Tuesday, July 6, 2010

Make good grades costly to teachers

As a teacher, who has not faced this dilemma: you want your students to make an effort and learn, but you also want them rewarded with good grades so that they do well on the job market or with college applications. If your grading practices cannot be observed by outsiders, there is no reason for you to give bad grades, and students will not study hard.

Robertas Zubrickas rationalizes all this with a principal-agent model where the teacher cares more about the learning and the students more about the signaling. Teachers offer a contract to students, oberserving perfectly their performance and rewarding it with good grades. The problem is that issuing good grades is costless. Of course, what really matters are relative grades, but if the market cannot observe the grading rule or the grade distribution, all that matters are the "nominal" grades. The result: everyone gets the best grade, and there is complete pooling. And it is empirically observed that schools with laxer grading standards achieve lower SAT scores.

And how can one prevent this poor outcome. Either make the distribution of grades available, thus making grades "real" instead of "nominal." Or make it costly for teachers to give good grades (instead of making it costly to give bad grades by asking for extra administrative steps for those). For example by imposing a distribution or an average grade. I would certainly welcome this, as some of my colleague are clearly free-riding and giving good grades to everyone.

5 comments:

Kansan said...

At my institution, the teacher has to write a letter to give a failing grade. We do exactly the opposite of what his paper recommends!

agentcontinuum said...

This might work for a few top places, i.e. everyone knowing that a C at Harvard U. is worth something, but it's not really a good idea for smaller/less known places. How do I compare a 3.0 GPA from XXY U. with a 3.2 GPA from YYX U.?

I can't help but think that standardized testing is the (imperfect) way to go here.

rosserjb@jmu.edu said...

It may no longer be the true, but for a long time, Cornell had a reputation for resisting grade inflation more than other schools.

BTW, E.L., I had long figured your anonymity was due to working for a government agency or Fed where you were not allowed to blog. But that would not appear to be the case.

valot.com said...

By your reasoning:

1. Grading is about status signaling, and should not be mistaken for a measure of proficiency.
2. What employers want is the top-status students, not the qualified ones.
3. The point of school is to allocate a pecking order, and separate the nobles from the plebs.
4. Life is a high-school popularity contest.

Why does grading have to be a zero-sum game?
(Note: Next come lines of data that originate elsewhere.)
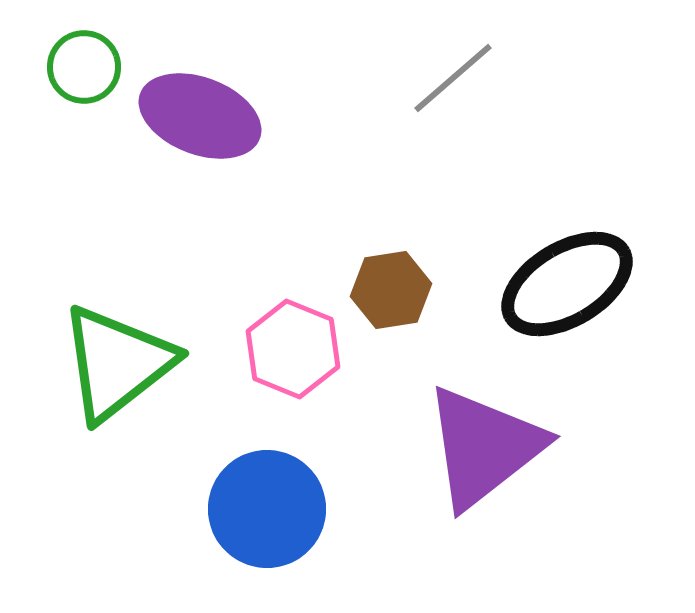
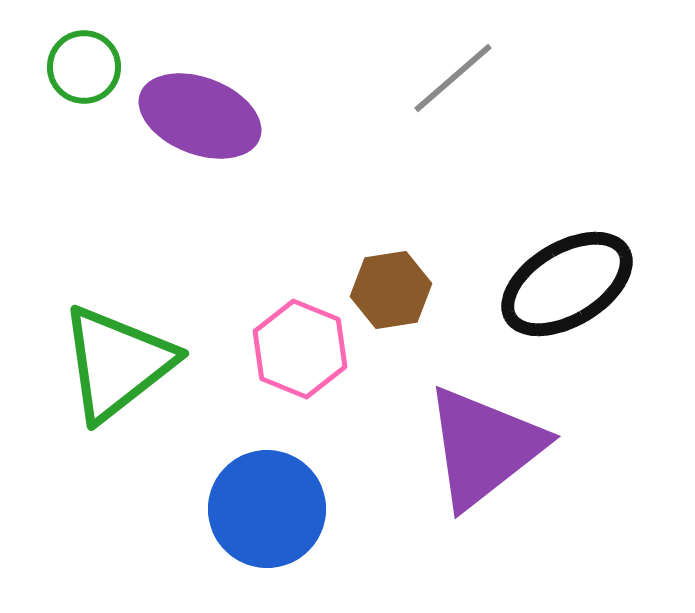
pink hexagon: moved 7 px right
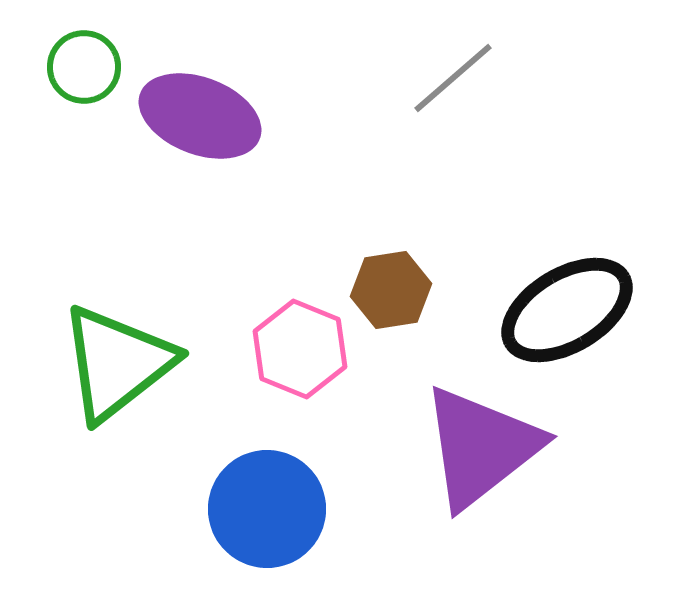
black ellipse: moved 26 px down
purple triangle: moved 3 px left
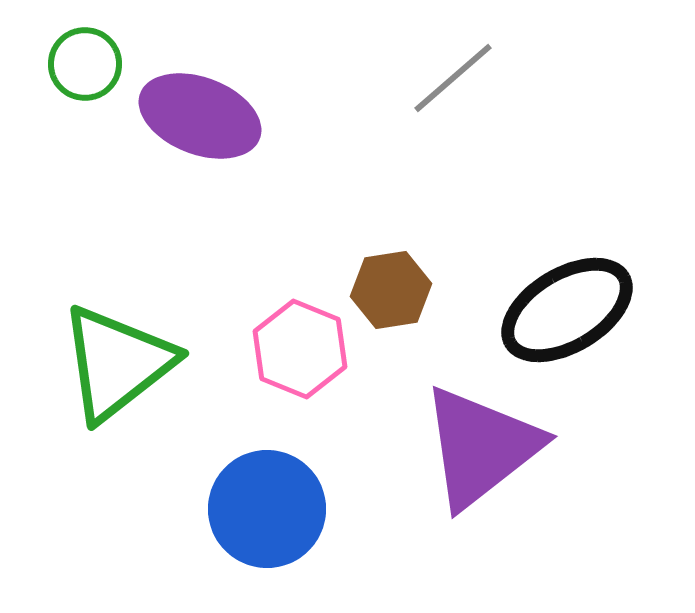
green circle: moved 1 px right, 3 px up
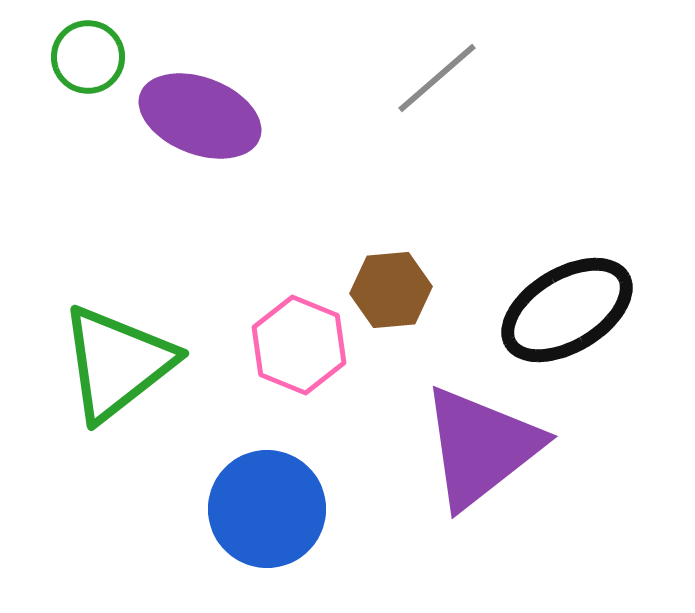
green circle: moved 3 px right, 7 px up
gray line: moved 16 px left
brown hexagon: rotated 4 degrees clockwise
pink hexagon: moved 1 px left, 4 px up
Why shouldn't grades go up in time, as knowledge and therefore potential proficiency increase in most fields?

I encourage you to check out this post on zero-sum bias:

http://lesswrong.com/lw/2gd/fight_zerosum_bias/

Economic Logician said...

I do not see how you conclude grading is about signaling status. I *should* signal competence, but if teachers are too nice, it signals *nothing* (this is what a pooling equilibrium is).

Grading should establish a ranking of competences, and rankings are inherently zero-sum. Grading itself is certainly not about social status, as it happens within a group. Which school you are at may be, though.